The joy of sharing books
Review By Heather Seggel


Alice Ozma grew up with a single father who was a dedicated elementary school librarian. Even her two middle names, under which she writes, testify to a love of children’s literature. So it wasn’t out of character when the two decided to formalize their nightly reading sessions into an attempt at reading aloud for 100 consecutive nights. When that was handily completed, “The Streak” grew . . . and grew . . . and eventually continued for eight years, until Ozma started college. The Reading Promise is a memoir woven from the stories they shared.
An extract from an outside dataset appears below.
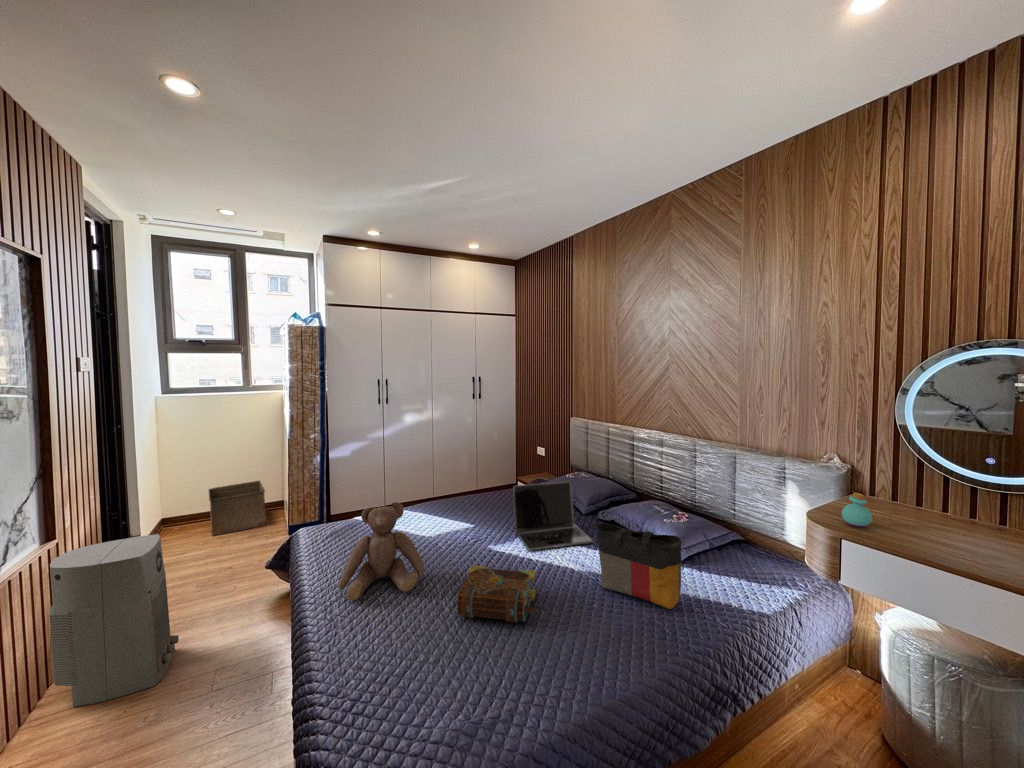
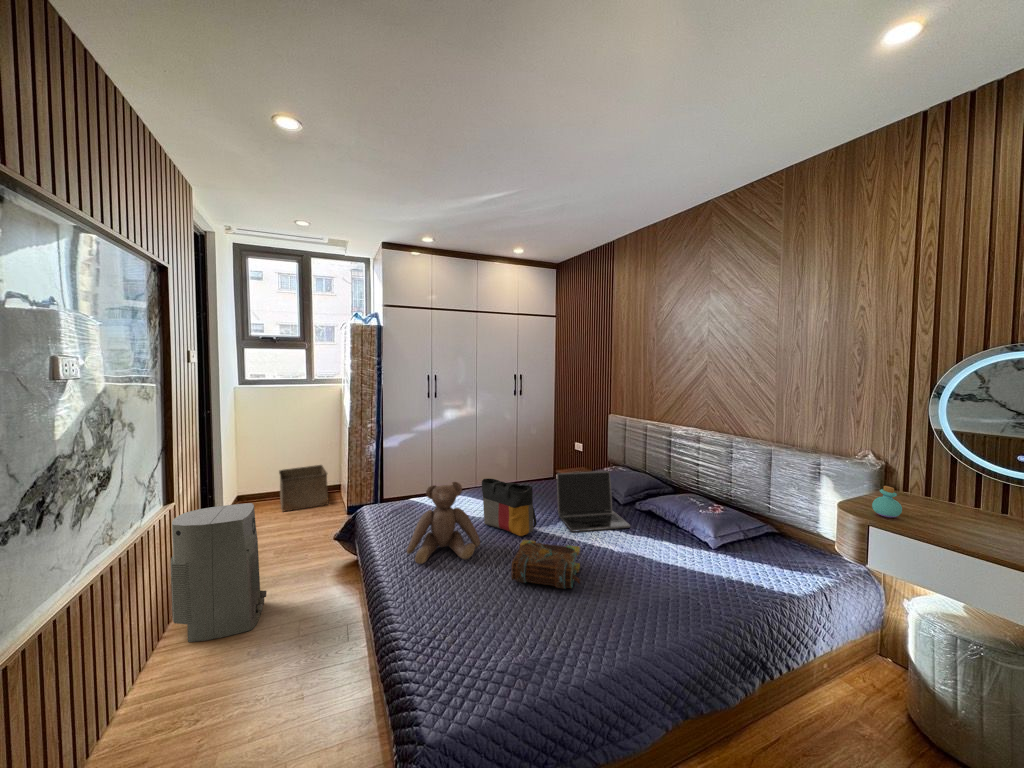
tote bag: present [596,524,682,609] -> present [482,479,537,536]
Some of the book’s funniest moments stem from the pair’s commitment to get their reading session in by midnight: Ozma’s father might have to pull her from a late theater rehearsal and recite from Harry Potter by streetlight, or barely whisper when he had laryngitis. It’s both funny and touching when he tries to protect her from a book’s frank discussion of puberty by reducing it down to “all the stuff,” having one character add, “Yes, I already know about that so we don’t need to talk about it.” Generally obedient, Ozma nevertheless sneaks into her father’s room later to read the chapter, laughing at his censorship of a completely age-appropriate and informative passage.

After Ozma leaves for college, her father suffers a setback when his school decides to eliminate its reading program and replace the library’s books with computers. He tries to keep the program in place, since it serves poor children who may struggle to attain basic literacy without it, but is overruled and ends up leaving the school—and finding a new audience as a reader in retirement homes.

The Reading Promise is a sweet tribute to a devoted single parent and a powerful reminder of the bond that shared stories can create.